Surprise Cake has received national attention. The “Today Show” called the product one of “6 Insta-famous inventions you should have on your radar“. Surprise Cake also popped up on “Good Morning America” and in the Boston Globe. Cofounders Charm and Long recently appeared on “Shark Tank”, an entrepreneurial themed reality show where businesses look for investors.

Surprise Cake expects to surpass $1 million in sales by the end of 2020.

 

Surprise Cake in Action

Once the popping stand arrives at the customer’s home, all they have to do is assemble it in a three-step process. Customers can use a homemade or store-bought cake, hollow out the center, place the filled cylinder, called a gift pod, inside and decorate the top of the cake to hide it. The gift pod pops out of the layers of cake and frosting with the pull of a ring at the base of the stand.

The cake stand has proven especially popular for birthday parties, Long said. However, customers have used them for gender and pregnancy reveals. Some creative types have even used the product to hide elves in cake before Christmas, chocolate coins for Hanukkah, or to pop the question for marriage.

“We like to say our market is anyone who celebrates anything!” Long said. “The list goes on. It wouldn’t be a party without cake and gifts, so it could be used for any and all celebrations.”

They even have add-on features to the cake stand such as a Jack-in-the-box musical trigger, a cupcake kit and a cake carrier that allows you to modify the existing stand.

Long worked on this cake stand during his junior and senior years at the USC Viterbi School of Engineering, eventually creating a prototype.

Long (left) and Charm (right) are holding their product, the Popping Cake Stand. (Photo/Courtesy of Jordan Long)

“As an industrial engineer, I learned how to run a company in a ‘lean’ way. For an online business that is growing extremely fast, proper inventory planning is essential. USC Viterbi taught me the skills to keep my business operating efficiently and also taught me how to approach and solve difficult problems,” he said. “I designed an early prototype, a mini version of the popping stand, using the school’s 3-D printers. It was really cool to see the popping stand finally come to life, and today, I still use a lot of the lessons I learned during my years at USC.”

Long works full-time at Surprise Cake alongside with his mother. In addition to the engineering know-how he brings to the company, Long works in product development, marketing, branding, sales, as well as some customer service.

Surprise Cake on “Shark Tank”

Of the 40,000 companies that apply each year to “Shark Tank,” only 100 make the cut; Surprise Cake was one of them.
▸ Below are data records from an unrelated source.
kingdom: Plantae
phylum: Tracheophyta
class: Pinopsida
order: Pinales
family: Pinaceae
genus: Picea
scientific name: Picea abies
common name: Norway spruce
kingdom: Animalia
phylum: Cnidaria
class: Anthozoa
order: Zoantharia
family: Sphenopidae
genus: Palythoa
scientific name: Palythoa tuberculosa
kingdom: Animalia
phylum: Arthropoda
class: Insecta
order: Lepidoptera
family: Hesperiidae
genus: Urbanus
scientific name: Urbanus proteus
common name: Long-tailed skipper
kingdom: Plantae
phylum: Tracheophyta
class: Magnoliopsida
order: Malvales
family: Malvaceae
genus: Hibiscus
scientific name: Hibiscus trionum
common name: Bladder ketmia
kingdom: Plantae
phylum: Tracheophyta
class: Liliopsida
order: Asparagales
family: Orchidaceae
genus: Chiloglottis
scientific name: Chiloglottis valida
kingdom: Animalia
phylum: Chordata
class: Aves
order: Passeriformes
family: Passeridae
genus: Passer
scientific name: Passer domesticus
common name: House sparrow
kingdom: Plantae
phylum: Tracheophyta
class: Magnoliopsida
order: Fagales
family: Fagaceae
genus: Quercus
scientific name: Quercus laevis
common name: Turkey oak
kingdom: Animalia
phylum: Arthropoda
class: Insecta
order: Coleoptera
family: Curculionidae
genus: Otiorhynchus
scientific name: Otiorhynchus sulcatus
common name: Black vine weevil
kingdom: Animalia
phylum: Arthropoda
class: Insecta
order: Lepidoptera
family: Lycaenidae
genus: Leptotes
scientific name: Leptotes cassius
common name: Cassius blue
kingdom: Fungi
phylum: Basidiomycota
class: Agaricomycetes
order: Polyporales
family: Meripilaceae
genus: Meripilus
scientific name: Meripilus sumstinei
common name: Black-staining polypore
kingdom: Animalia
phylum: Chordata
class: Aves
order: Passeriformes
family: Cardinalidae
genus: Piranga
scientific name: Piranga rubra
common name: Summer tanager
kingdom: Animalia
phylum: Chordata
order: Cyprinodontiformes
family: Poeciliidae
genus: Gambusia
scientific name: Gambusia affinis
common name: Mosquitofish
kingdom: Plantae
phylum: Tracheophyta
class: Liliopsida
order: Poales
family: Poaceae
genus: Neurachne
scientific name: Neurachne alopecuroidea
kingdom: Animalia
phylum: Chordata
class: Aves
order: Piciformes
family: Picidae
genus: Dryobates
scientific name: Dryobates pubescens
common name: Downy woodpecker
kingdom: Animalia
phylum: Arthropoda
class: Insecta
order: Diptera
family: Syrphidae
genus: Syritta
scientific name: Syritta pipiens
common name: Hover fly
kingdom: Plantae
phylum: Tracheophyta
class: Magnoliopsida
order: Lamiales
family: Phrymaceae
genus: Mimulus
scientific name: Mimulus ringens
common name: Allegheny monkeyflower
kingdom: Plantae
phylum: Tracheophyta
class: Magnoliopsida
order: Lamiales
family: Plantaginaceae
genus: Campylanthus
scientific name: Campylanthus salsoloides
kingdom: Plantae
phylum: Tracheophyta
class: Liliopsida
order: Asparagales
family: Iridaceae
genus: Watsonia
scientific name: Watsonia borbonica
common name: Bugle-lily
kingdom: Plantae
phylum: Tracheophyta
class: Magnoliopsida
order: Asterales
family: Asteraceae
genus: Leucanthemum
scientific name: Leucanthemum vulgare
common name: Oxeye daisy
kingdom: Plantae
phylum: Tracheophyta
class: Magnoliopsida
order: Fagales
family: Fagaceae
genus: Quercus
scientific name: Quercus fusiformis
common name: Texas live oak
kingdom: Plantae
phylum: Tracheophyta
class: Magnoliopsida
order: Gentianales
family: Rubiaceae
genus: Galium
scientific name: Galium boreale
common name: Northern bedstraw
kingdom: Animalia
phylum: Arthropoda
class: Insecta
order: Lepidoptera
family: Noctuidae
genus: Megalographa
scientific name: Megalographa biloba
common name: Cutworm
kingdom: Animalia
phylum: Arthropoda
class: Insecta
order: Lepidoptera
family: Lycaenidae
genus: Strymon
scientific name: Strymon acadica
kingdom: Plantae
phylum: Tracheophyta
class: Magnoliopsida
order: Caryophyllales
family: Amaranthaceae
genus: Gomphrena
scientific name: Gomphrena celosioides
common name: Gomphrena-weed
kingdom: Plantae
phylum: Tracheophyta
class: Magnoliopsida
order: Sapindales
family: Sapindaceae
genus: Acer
This past September, Long and Charm made their Surprise Cake pitch before five moguls in the business realm: Barbara Corcoran, Mark Cuban, Lori Greiner, Daymond John and Kevin O’Leary,

The Sharks complimented Surprise Cake but passed on investing in the business.

Still, Long said that his and his mother’s confidence remains strong.

“Our goal was to show America how fun Surprise Cake is, and we definitely feel that was accomplished,” Long added. “Appearing on Shark Tank was literally a dream come true. As far as marketing, 10 minutes of primetime television is every business’s dream. It took a lot of hard work, time, and effort to get to air, but we did it and we are so grateful for the opportunity.”

The mother-son duo have big plans for their future and hope to expand their business.
“We are going to do everything it takes to create a one-stop shop for Surprise Cake, which will include the cakes, gifts, and of course the Popping Cake Stand,” Long said.